Why Alberta politicians hope a takeover bid of Calgary's Shaw will be an economic win
Leaders are banking on some big promises from the bosses at both companies
The headquarters belonging to Shaw Communications practically screams Calgary and Alberta.
Located a short distance from the Bow River, it has an exterior reminiscent of the city's oldest sandstone structures and a large, steel sculpture of a bison erected outside its doors.
The company has also been a fixture on the city's business landscape for years, becoming one of the province's flagship corporations. It employs 3,250 Albertans, including 2,670 in Calgary.
So when Toronto-based Rogers Communications announced its plans on Monday for a $26 billion takeover of the business, one might expect some trepidation.
And inside the offices at Shaw Court, there could well be some anxious staff.
But from the premier's office to city hall, Alberta politicians were welcoming the news just hours after the announcement, banking on some big promises from the bosses at both companies.
The list of commitments includes keeping the western head office of the combined business at its current location in Calgary, where the president of western operations would also be based.
Rogers also said it would put $2.5 billion into building a 5G network in Western Canada, with new technology and network investments creating up to 3,000 net new jobs across Alberta, British Columbia, Manitoba and Saskatchewan.
Premier Jason Kenney and Calgary Mayor Naheed Nenshi got the pitch a day earlier.
Both said they spoke with Joe Natale, president and CEO of Rogers, on Sunday to discuss the massive deal, with neither company apparently wanting to catch the politicians flat footed with the news.
Kenney acknowledged that the proposed merger would have "significant implications" for the province's economy, but he spoke of the positive commitments Natale made about increased jobs, service and investment in Alberta.
WATCH | Alberta premier touts job creation in Rogers-Shaw deal:
"We would hold Rogers to those commitments as they would be good news for Alberta's economy," he said. "The plan outlined by Rogers and Shaw would make significant net job growth in Alberta, especially in high-paying high-tech jobs."
For his part, Nenshi sounded a little more cautious, saying the deal has the potential to be a transformative investment in the city, particularly in its tech and communications sectors. But he said the devil is in the details.
"I had the opportunity last night to speak with the CEO of Rogers at some length about what is happening and pointed out to him quite clearly that while we welcome this enormous investment in Calgary, Shaw is also our largest, non oil-and-gas head office," Nenshi said.
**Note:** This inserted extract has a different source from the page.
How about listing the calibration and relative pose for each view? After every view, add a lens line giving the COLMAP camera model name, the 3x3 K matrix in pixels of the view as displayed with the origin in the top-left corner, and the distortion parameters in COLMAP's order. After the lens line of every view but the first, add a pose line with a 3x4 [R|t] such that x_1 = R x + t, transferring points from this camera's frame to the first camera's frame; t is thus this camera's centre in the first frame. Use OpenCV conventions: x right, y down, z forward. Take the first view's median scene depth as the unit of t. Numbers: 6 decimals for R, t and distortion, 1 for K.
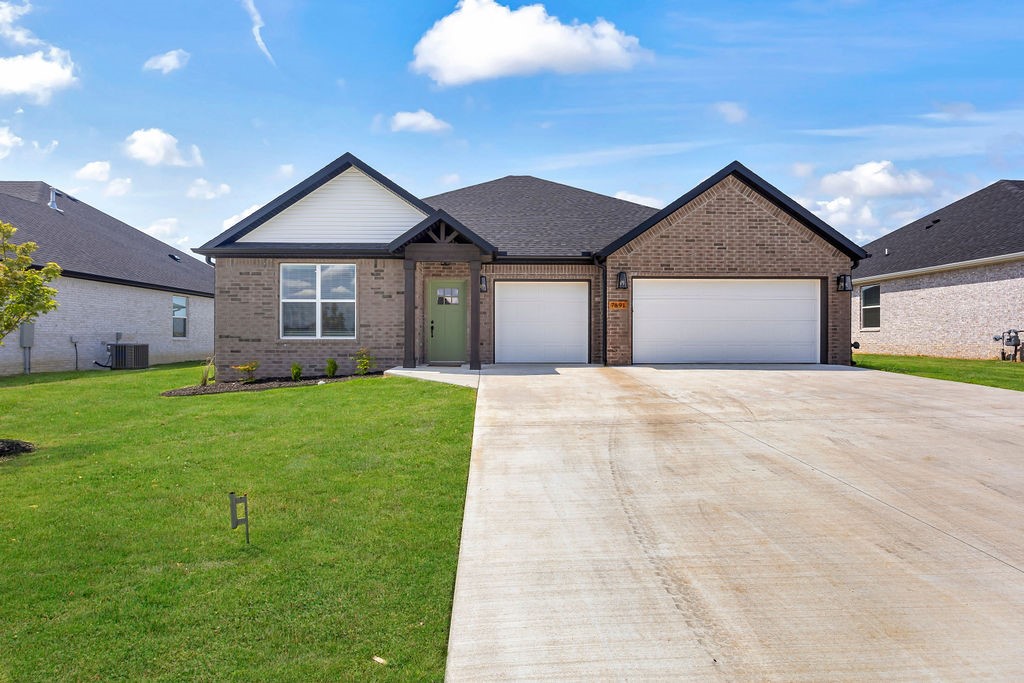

"It is also the largest employer of engineers in Calgary. And so it's important to us that there be a net benefit for Calgary here — not just in front-line jobs and capital investment, but also in downtown jobs."
That's key for the city, because the last few years have been undeniably rough for Calgary's downtown, with the office towers in the once-bustling core emptying out as the downturn in the oil and gas sector dragged on.
Nenshi said the Rogers CEO made it clear that his goal was not that this become a "giant sucking sound out of Alberta but rather that it work in the reverse direction."
"Certainly, I will be looking for a little more detail on that, a little more assurance on what that will look like going forward," the mayor said.
If Nenshi were to ask Patrick Horan about what it might mean for jobs, he might hear something a little different. When asked about potential job gains resulting from the deal, the portfolio manager at Agilith Capital Inc. said he's "skeptical."
"There is no official audit, sort of post-mortem, on these things," Horan told CBC News.
"No one really does the true count on this."
Similarly, longtime telecom industry watcher and journalist Greg O'Brien told CBC's The Calgary Eyeopener on Monday that there are always job losses attached to these kinds of deals.
"The job creation may come later in the future, but there are duplications," O'Brien said, adding that merged corporations don't need two finance departments, for example.
"But what they will need is ... technicians on the ground, customer service reps, things like that. So they're going to retain thousands of employees, obviously. But there will be layoffs when they find the duplication."
People probably won't know exactly what those implications may be for a year or more, as the deal isn't expected to close until the first half of 2022. It still has many hurdles to clear, including a review by the federal Competition Bureau, the Canadian Radio-television and Telecommunications Commission and the federal government.
The province and the city could use an economic win. Its leaders will hope this is one.